Someone’s daughter, wife, friend, perhaps sister is now dead. Why? Because a non-viable fetus was more important than her life. Because she was left to suffer for days on end in service of an ideological stance and religion she did not share. Because a wanted pregnancy went horribly wrong, and, because as must now be clear, there are people who don’t care about the lives of women. And there are others so invested in their uninformed misogynistic ideology that they claim there are no situations in which a woman’s life might be endangered by pregnancy. Like, say, the recently defeated Congressman Joe Walsh.
This case happened in Ireland. But it is not isolated. Just this past summer, a teen in the Dominican Republic died because she was denied chemotherapy for cancer. Countless others die every day, but without press coverage we just don’t see or hear about them. As Ipas notes, Women in El Salvador and Mexico have been put in jail for both abortions and “suspicious” miscarriages. Young girls in Argentina and Brazil, victims of violence and incest, have been denied safe abortion care. A total abortion ban in Nicaragua means that not only do women die for lack of safe abortion care, but that untold numbers of women and girls who are the victims of violence are forced to endure pregnancy and childbearing against their will.
And if they have their way, anti-choice fanatics in the United States want this country to join these others in denying women their very personhood. There is H.R. 3, the Let Women Die Act, passed in the last Congress by the rabidly anti-woman House majority. There is the “Sanctity Of Human Life [As Long As You Are Not Female] Act,” so strongly supported by recent Vice Presidential candidate and current congressman, Paul Ryan (R-WI). There are heartbeat bans, and bans on medication abortion, laws that force doctors to lie to women, and laws that force women to undergo unnecessary trans-vaginal and abdominal ultrasounds. There are attacks on Planned Parenthood and Title X, past and future. And in addition to the terrorism and accosting of women in evidence wherever safe abortion care is provided, there is harassment at clinics that do not even provide abortions.
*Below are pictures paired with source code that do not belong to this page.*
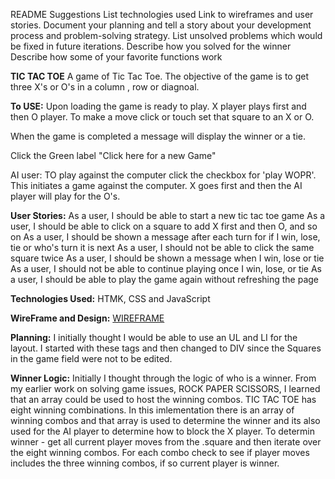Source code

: README Suggestions
List technologies used
Link to wireframes and user stories.
Document your planning and tell a story about your development process and problem-solving strategy.
List unsolved problems which would be fixed in future iterations.
Describe how you solved for the winner
Describe how some of your favorite functions work

**TIC TAC TOE**
A game of Tic Tac Toe. The objective of the game is to get three X's or O's in a column , row or diagnoal.

**To USE:** 
Upon loading the game is ready to play. X player plays first and then O player. To make a move click or touch set that square to an X or O.

When the game is completed a message will display the winner or a tie.

Click the Green label "Click here for a new Game"

AI user: TO play against the computer click the checkbox for 'play WOPR'. This initiates a game against the computer. X goes first and then the AI player will play for the O's.


**User Stories:**
As a user, I should be able to start a new tic tac toe game
As a user, I should be able to click on a square to add X first and then O, and so on
As a user, I should be shown a message after each turn for if I win, lose, tie or who's turn it is next
As a user, I should not be able to click the same square twice
As a user, I should be shown a message when I win, lose or tie
As a user, I should not be able to continue playing once I win, lose, or tie
As a user, I should be able to play the game again without refreshing the page

**Technologies Used:**
HTMK, CSS and JavaScript

**WireFrame and Design:**
[WIREFRAME](https://ctrast.github.io/project1_tic_tac_toe/design/TIC%20TAC%20TOE.png)

**Planning:**
I initially thought I would be able to use an UL and LI for the layout. I started with these tags and then changed to DIV since the Squares in the game field were not to be edited. 

**Winner Logic:**
 Initially I thought through the logic of who is a winner. From my earlier work on solving game issues, ROCK PAPER SCISSORS, I learned that an array could be used to host the winning combos. TIC TAC TOE has eight winning combinations. In this imlementation there is an array of winning combos and that array is used to determine the winner and its also used for the AI player to determine how to block the X player. 
To determin winner - get all current player moves from the .square and then iterate over the eight winning combos. For each combo check to see if player moves includes the three winning combos, if so current player is winner. 
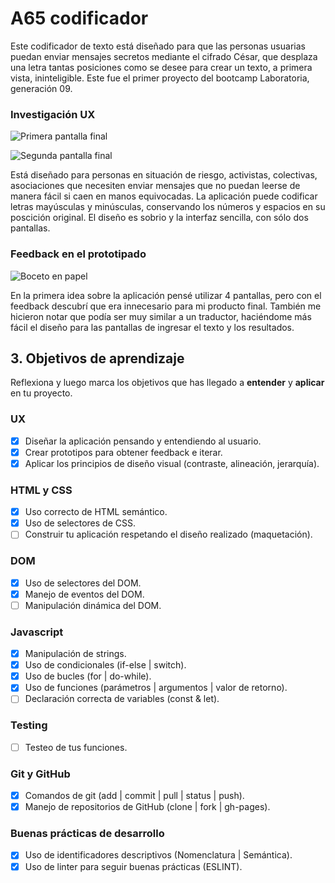 # A65 codificador

Este codificador de texto está diseñado para que las personas usuarias puedan enviar mensajes secretos mediante el cifrado César, que desplaza una letra tantas posiciones como se desee para crear un texto, a primera vista, ininteligible.
Este fue el primer proyecto del bootcamp Laboratoria, generación 09.

### Investigación UX


![Primera pantalla final](https://github.com/maranyil/CDMX009-cipher/blob/master/src/images/figmapantalla1.png)

![Segunda pantalla final](https://github.com/maranyil/CDMX009-cipher/blob/master/src/images/figmapantalla2.png)


Está diseñado para personas en situación de riesgo, activistas, colectivas, asociaciones que necesiten enviar mensajes que no puedan leerse de manera fácil si caen en manos equivocadas. La aplicación puede codificar letras mayúsculas y minúsculas, conservando los números y espacios en su poscición original. El diseño es sobrio y la interfaz sencilla, con sólo dos pantallas.



### Feedback en el prototipado

![Boceto en papel](https://github.com/maranyil/CDMX009-cipher/blob/master/src/images/bocetopapel.jpg)


En la primera idea sobre la aplicación pensé utilizar 4 pantallas, pero con el feedback descubrí que era innecesario para mi producto final. También me hicieron notar que podía ser muy similar a un traductor, haciéndome  más fácil el diseño para las pantallas de ingresar el texto y los resultados.


## 3. Objetivos de aprendizaje


Reflexiona y luego marca los objetivos que has llegado a **entender** y **aplicar** en tu proyecto.


### UX

- [x] Diseñar la aplicación pensando y entendiendo al usuario.
- [x] Crear prototipos para obtener feedback e iterar.
- [x] Aplicar los principios de diseño visual (contraste, alineación, jerarquía).

### HTML y CSS

- [x] Uso correcto de HTML semántico.
- [x] Uso de selectores de CSS.
- [ ] Construir tu aplicación respetando el diseño realizado (maquetación).

### DOM

- [x] Uso de selectores del DOM.
- [x] Manejo de eventos del DOM.
- [ ] Manipulación dinámica del DOM.

### Javascript

- [x] Manipulación de strings.
- [x] Uso de condicionales (if-else | switch).
- [x] Uso de bucles (for | do-while).    
- [x] Uso de funciones (parámetros | argumentos | valor de retorno).
- [ ] Declaración correcta de variables (const & let).

### Testing

- [ ] Testeo de tus funciones.

### Git y GitHub

- [x] Comandos de git (add | commit | pull | status | push).
- [x] Manejo de repositorios de GitHub (clone | fork | gh-pages).

### Buenas prácticas de desarrollo

- [x] Uso de identificadores descriptivos (Nomenclatura | Semántica).
- [x] Uso de linter para seguir buenas prácticas (ESLINT).
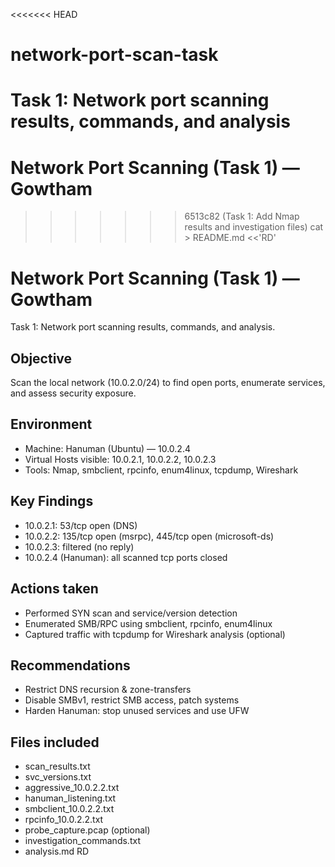 <<<<<<< HEAD
# network-port-scan-task
Task 1: Network port scanning results, commands, and analysis
=======
# Network Port Scanning (Task 1) — Gowtham
>>>>>>> 6513c82 (Task 1: Add Nmap results and investigation files)
cat > README.md <<'RD'
# Network Port Scanning (Task 1) — Gowtham

Task 1: Network port scanning results, commands, and analysis.

## Objective
Scan the local network (10.0.2.0/24) to find open ports, enumerate services, and assess security exposure.

## Environment
- Machine: Hanuman (Ubuntu) — 10.0.2.4
- Virtual Hosts visible: 10.0.2.1, 10.0.2.2, 10.0.2.3
- Tools: Nmap, smbclient, rpcinfo, enum4linux, tcpdump, Wireshark

## Key Findings
- 10.0.2.1: 53/tcp open (DNS)
- 10.0.2.2: 135/tcp open (msrpc), 445/tcp open (microsoft-ds)
- 10.0.2.3: filtered (no reply)
- 10.0.2.4 (Hanuman): all scanned tcp ports closed

## Actions taken
- Performed SYN scan and service/version detection
- Enumerated SMB/RPC using smbclient, rpcinfo, enum4linux
- Captured traffic with tcpdump for Wireshark analysis (optional)

## Recommendations
- Restrict DNS recursion & zone-transfers
- Disable SMBv1, restrict SMB access, patch systems
- Harden Hanuman: stop unused services and use UFW

## Files included
- scan_results.txt
- svc_versions.txt
- aggressive_10.0.2.2.txt
- hanuman_listening.txt
- smbclient_10.0.2.2.txt
- rpcinfo_10.0.2.2.txt
- probe_capture.pcap (optional)
- investigation_commands.txt
- analysis.md
RD
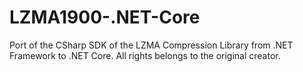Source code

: # LZMA1900-.NET-Core
Port of the CSharp SDK of the LZMA Compression Library from .NET Framework to .NET Core.
All rights belongs to the original creator.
These are the lives of your sister, your mother, your daughter, your aunt, your friends, and your colleagues. These are the lives at stake. These are the very people that the fanatical anti-choice and religious right see as “not people.”
They are all Savita Halappanavar.
We are all Savita Halappanavar.
But we do not have to die at the hands of misogynists.
In honor of Savita Halappanavar; in honor of the nearly 22 million women worldwide each year who endure unsafe aborton; in honor of the 47,000 women per year worldwide who die from complications of unsafe abortion and the estimated 10 times that number who suffer long-term health consequences; in honor of the millions of women who do not have access to contraception, who have no control over whether and with whom they have sex or and whether or with whom they have children, we can fight back. In honor of the young girls married young and the women forced to bear children long past the point they are able to care for more… for all these women, we must continue to act, to liberalize abortion laws, ensure every woman has access, remove the stigma, and trust women, like Savita, who know when it is time to end even the most wanted pregnancy.
Because she deserved to live. We deserve to live. We are people.